1946. Roma. Delia vive con su marido, tres hijos y el padre del marido en un angosto piso a ras de suelo, en el barrio de Testaccio. Sus labores comienzan al punto de la mañana y no tienen final. La crianza de los hijos es tarea suya, el cuidado del suegro también. La comida, la plancha y todas las demás tareas domésticas son para ella. El marido trabaja, descansa y se va de farra. Ella recibe los insultos del marido, Ivano, sus invectivas y también sus golpes. Delia resiste. Sale a poner inyecciones, trabaja en casa con la máquina de coser y en una tienda de paraguas, así contribuye a la economía familiar, y acaba deslomada, pero esto no lo ve nadie, y el que menos Ivano, que siempre la insulta y ningunea, y le insta a mantenerse callada. Ivano sigue las directrices de su padre, para el que una buena zurra es mano de santo para poner a la mujer en su sitio, porque si se le golpea a diario, como hace su hijo, se diluyen los efectos de la paliza. Además, lo que molesta al suegro, no es la paliza en sí, sino que Delia llore como consecuencia de la misma y estos lloros le molestan.
Delia ve cómo su hija se enamora y se promete con el hijo de un heladero. La paz no permite olvidar de un plumazo y todos saben quienes fueron los delatores durante la guerra, quienes entregaron a sus paisanos a los nazis; la familia de los heladeros fue una de las delatoras.
Delia tiene un pretendiente que le propone huir con él, como hace también una amiga de Delia, y esta se lo plantea, pero no parece que sea una posibilidad real, a pesar de que su hija la anima a dejar a su padre, a no dejarse someter y humillar a diario, si bien su prometido parce seguir los pasos del padre de su amada: atarla en corto, impedir que se maquille (o si lo hace sea solo para él), dejar de trabajar ella después de la boda, ser suya, solo suya, en total sumisión
El momento histórico coincide con la posibilidad que se ofrece a las mujeres de ir a votar en las elecciones, después de dos décadas bajo el yugo fascista.
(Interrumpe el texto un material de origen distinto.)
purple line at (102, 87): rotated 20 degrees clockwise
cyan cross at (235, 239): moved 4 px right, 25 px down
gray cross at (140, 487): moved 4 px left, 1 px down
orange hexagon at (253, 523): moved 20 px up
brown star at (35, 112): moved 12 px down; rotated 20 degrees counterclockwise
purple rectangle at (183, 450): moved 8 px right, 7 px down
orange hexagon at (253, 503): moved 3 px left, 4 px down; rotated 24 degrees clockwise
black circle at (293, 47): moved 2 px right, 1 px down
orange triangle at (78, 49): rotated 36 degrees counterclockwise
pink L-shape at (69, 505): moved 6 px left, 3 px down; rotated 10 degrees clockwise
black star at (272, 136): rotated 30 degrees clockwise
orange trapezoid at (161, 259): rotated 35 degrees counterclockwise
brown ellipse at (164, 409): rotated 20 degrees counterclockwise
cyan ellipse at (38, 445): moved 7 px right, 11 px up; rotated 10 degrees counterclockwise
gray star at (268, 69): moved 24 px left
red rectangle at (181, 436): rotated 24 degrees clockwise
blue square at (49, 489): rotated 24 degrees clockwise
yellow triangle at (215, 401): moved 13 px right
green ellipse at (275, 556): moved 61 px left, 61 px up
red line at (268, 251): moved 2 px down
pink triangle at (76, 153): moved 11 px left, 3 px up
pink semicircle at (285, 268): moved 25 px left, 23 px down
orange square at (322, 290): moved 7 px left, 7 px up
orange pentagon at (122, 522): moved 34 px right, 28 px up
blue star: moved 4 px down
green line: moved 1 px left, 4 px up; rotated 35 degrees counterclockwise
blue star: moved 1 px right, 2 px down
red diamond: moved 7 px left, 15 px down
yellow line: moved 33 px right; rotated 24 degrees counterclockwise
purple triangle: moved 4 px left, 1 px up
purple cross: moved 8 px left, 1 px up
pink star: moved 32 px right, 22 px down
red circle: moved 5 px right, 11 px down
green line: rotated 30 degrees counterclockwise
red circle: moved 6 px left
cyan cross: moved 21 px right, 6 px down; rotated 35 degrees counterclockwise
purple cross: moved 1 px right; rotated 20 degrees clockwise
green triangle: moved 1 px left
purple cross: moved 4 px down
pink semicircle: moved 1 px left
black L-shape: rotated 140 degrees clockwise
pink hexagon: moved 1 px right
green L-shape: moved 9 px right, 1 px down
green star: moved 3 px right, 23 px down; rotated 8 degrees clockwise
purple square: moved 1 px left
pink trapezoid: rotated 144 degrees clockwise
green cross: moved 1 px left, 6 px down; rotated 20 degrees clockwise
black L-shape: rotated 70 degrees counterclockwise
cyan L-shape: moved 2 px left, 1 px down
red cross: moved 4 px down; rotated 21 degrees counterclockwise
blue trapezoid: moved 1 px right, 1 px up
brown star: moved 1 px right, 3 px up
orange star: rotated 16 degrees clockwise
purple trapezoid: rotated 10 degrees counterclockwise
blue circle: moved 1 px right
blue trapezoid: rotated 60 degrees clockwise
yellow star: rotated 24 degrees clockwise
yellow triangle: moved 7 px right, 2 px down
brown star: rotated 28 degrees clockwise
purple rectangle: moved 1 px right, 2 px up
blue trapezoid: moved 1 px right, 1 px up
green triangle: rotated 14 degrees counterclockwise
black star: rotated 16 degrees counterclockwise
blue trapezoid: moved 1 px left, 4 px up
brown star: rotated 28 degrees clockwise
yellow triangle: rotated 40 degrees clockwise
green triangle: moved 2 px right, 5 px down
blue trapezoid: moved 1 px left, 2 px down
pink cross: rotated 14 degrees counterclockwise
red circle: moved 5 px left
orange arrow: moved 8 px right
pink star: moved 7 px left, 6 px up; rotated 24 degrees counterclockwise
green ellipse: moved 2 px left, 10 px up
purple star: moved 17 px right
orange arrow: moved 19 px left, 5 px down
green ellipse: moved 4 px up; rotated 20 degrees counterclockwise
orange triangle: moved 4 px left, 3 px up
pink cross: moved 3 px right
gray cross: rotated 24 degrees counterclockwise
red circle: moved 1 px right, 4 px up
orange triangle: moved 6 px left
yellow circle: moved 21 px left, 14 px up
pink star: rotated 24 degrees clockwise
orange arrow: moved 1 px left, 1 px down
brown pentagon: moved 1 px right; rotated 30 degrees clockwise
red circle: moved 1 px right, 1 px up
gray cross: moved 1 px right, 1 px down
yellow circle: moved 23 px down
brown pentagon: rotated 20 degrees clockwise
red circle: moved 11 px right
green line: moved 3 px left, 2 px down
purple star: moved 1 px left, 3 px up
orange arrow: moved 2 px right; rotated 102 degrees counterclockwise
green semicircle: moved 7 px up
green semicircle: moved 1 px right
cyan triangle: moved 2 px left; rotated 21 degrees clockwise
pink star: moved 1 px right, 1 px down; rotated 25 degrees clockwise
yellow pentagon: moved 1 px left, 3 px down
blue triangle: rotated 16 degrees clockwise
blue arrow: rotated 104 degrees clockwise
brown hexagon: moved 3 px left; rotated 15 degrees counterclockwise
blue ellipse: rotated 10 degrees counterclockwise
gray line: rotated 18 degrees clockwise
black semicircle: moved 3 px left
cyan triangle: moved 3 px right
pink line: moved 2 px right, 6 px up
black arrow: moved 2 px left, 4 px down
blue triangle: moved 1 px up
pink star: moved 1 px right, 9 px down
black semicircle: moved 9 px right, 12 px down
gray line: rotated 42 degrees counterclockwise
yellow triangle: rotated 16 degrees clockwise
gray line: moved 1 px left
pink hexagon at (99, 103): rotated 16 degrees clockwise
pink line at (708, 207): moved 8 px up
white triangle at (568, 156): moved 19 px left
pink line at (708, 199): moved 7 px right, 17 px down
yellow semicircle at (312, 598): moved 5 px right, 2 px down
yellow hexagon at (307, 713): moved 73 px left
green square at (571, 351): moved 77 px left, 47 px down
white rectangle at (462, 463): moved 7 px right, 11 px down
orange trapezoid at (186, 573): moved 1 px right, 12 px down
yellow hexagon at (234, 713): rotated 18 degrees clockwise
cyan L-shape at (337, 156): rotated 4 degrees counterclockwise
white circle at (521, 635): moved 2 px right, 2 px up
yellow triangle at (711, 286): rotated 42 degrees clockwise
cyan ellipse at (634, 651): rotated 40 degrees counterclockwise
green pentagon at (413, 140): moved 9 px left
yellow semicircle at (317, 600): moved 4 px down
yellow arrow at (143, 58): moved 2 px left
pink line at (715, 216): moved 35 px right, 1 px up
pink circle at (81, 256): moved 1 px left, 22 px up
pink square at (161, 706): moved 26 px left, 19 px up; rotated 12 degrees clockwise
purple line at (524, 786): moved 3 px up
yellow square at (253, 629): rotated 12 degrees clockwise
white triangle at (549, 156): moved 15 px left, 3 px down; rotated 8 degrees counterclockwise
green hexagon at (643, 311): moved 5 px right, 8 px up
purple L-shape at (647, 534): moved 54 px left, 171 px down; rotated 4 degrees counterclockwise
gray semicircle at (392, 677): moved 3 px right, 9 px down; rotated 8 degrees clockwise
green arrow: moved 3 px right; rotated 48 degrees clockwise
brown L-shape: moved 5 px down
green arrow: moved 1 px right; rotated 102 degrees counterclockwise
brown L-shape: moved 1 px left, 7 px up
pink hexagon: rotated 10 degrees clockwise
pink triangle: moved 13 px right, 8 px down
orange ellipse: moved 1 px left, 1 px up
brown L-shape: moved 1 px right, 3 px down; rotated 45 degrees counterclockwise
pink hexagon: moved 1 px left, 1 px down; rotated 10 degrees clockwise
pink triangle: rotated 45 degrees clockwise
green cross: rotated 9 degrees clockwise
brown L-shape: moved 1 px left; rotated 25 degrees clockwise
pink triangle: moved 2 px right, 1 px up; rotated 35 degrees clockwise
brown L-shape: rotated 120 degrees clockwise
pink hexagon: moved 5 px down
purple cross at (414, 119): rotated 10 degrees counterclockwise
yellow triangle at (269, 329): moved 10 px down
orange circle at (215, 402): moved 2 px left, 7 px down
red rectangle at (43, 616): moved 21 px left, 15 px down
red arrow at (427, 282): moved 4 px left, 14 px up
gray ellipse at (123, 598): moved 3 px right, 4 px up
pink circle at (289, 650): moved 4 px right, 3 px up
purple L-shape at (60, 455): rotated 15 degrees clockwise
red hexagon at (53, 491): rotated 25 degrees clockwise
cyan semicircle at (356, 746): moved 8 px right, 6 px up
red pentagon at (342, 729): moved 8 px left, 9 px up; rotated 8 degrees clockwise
El acto de votar es el momento de sublevarse, como vemos en la escena final, de plantar cara a los maridos despóticos y tomar las riendas de sus vidas.
Paola Cortellesi es la directora de la película, rodada en blanco y negro. Ofrece una vívida historia, bien provista de detalles y matices que permiten mostrar cómo era la terrible situación de la mayoría de las mujeres en Italia en 1946, al poco de acabar la Segunda Guerra Mundial. Aporta Cortellesi soluciones creativas, como las escenas de los maltratos, presentados como una coreografía, mientras las canciones que suenan como contrapunto, desmienten lo que en ellas oímos.
Si el cuadro es terrible (una vida mísera), y la cara de Delia es (salvo contadas ocasiones) un poema aciago de sufrimiento, tristeza, y pesadumbre, no hay resentimiento en ella, ni amargura, e incluso brilla en ella la determinación de querer hacer las cosas de otra manera y vencer tantos obstáculos como se le presentan.